Jungkook mengunyah rotinya cepat sambil membuka pagar rumahnya tergesa. Tersentak kaget saat mendapati seorang bocah yang berdiri tepat di depan pintu pagar tengah menatapnya. Kedua mata bocah itu ikut mengerjap kaget, sebelum kemudian sudut bibirnya terangkat naik mengulas senyum kotak andalannya. "Annyeong hyungie~"
Jungkook mengusap alisnya canggung. "Oh, annyeong Tae-ah,"
Senyum itu masih terlukis begitu menawan. Bocah bernama Kim Taehyung itu mengangkat kantung plastik yang sejak tadi dibawanya. "Apa Jeon-ahjumma di rumah? Mama menyuruhku mengantar ini."

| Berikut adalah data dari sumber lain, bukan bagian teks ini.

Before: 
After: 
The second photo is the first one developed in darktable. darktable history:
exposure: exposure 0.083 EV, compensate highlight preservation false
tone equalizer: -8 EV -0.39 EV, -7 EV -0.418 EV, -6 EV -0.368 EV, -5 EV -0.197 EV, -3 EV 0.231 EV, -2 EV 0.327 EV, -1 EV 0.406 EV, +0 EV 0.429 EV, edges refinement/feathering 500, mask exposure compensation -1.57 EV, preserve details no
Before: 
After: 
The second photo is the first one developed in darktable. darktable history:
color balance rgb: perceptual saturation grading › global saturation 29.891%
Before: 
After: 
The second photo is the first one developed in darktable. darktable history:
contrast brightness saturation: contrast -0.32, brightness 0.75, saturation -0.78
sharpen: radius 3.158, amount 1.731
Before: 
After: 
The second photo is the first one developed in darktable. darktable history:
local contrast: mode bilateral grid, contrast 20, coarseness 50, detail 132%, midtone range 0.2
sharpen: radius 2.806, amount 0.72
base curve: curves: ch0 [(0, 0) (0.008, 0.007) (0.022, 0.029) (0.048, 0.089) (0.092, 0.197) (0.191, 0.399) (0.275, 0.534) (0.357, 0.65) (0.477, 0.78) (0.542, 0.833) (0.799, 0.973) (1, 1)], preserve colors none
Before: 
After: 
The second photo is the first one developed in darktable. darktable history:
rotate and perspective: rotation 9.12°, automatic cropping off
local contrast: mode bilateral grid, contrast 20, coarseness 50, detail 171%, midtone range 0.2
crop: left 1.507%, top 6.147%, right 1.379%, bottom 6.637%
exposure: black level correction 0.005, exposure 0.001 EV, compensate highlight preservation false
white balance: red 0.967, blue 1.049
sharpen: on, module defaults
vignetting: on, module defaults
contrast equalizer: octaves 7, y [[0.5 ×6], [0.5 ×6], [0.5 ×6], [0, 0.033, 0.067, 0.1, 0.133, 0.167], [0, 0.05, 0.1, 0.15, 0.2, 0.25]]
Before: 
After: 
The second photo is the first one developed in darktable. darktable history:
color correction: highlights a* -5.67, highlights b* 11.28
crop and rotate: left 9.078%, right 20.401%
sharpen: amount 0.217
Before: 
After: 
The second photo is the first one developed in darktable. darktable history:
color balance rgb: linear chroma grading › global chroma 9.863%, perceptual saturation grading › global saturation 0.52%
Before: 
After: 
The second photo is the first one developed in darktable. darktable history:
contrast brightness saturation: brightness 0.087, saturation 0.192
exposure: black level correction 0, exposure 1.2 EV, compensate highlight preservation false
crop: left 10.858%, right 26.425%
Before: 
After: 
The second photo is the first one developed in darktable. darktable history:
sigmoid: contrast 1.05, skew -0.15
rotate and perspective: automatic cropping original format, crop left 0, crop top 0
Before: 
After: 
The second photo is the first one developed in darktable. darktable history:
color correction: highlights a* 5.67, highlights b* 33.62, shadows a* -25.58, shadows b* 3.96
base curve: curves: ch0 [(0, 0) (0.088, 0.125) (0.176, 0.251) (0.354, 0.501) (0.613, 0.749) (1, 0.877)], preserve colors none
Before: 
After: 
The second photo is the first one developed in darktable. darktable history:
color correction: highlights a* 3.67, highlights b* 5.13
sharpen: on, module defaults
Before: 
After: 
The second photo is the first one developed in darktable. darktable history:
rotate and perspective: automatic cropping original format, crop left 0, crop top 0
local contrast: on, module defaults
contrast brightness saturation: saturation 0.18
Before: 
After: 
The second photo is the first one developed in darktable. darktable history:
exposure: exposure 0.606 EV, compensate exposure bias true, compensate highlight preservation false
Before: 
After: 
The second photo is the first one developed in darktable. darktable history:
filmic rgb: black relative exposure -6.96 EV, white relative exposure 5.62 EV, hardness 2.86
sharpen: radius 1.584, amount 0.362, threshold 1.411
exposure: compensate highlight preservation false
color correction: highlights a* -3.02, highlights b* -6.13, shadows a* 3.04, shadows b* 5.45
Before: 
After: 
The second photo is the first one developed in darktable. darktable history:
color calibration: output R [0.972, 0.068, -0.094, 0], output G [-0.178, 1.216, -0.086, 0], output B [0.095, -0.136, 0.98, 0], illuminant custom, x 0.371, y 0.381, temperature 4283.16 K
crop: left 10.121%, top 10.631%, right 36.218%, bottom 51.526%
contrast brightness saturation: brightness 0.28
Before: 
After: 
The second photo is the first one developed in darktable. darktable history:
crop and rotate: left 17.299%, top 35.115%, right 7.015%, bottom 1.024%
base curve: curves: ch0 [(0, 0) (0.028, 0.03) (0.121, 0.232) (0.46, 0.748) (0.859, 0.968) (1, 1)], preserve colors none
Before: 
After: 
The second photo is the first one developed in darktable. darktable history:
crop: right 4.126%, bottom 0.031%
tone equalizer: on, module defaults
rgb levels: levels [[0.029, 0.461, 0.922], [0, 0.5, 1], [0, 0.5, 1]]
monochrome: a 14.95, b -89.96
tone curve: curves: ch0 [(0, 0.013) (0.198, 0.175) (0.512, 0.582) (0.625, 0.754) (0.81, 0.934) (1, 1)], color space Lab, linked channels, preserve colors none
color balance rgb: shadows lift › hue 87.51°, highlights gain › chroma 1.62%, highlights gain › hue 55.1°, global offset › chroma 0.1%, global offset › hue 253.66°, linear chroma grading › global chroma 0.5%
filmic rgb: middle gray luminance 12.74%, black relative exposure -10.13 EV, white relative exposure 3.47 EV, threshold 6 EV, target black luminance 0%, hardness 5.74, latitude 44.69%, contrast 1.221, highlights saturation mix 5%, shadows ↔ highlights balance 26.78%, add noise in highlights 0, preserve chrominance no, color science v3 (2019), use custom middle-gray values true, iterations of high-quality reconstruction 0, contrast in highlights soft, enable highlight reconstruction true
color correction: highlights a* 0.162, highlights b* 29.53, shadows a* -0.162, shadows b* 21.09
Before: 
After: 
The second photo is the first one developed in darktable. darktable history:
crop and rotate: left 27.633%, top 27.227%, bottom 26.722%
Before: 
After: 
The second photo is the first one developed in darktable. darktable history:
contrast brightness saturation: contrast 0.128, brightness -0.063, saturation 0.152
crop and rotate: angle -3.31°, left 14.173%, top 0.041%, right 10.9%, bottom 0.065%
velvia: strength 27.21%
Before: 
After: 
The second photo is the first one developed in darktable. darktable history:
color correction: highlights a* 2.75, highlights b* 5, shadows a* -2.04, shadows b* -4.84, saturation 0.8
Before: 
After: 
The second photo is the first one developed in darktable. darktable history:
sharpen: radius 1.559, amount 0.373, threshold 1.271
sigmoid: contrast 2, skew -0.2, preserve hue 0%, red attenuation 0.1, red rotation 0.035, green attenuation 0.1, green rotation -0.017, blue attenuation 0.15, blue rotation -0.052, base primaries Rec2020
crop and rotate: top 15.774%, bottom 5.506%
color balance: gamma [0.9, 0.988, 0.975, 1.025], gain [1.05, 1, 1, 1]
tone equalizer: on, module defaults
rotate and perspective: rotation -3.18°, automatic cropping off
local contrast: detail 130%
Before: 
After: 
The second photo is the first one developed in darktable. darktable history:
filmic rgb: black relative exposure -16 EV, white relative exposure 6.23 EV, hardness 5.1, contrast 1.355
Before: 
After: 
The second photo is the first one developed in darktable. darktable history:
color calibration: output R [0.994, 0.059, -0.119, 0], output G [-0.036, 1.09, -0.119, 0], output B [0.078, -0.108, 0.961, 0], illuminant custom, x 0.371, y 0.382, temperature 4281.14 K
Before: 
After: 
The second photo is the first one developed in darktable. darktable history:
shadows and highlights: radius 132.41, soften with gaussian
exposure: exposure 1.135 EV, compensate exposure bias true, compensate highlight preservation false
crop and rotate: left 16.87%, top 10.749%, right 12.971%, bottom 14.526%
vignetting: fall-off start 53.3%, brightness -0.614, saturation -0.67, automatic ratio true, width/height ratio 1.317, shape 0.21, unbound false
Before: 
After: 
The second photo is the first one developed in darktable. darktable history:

"Eomma di dalam kalau kau mencarinya." Jungkook menatap rolex yang melingkar di pergelangan tangannya. Semakin gusar saat jarum jam itu terus bergerak ke kanan. "Dan maaf aku tidak bisa mengantarmu, kau bisa mencari eomma sendiri kan? Aku harus ke kampus."
Kedua mata Taehyung tiba-tiba berkilat penasaran. Tetangga sebelah rumahnya itu maju beberapa langkah mendekati Jungkook dengan sedikit kesusahan karena coat kuningnya yang panjang hampir menyentuh tanah. "Apa hyungie akan sekolah?"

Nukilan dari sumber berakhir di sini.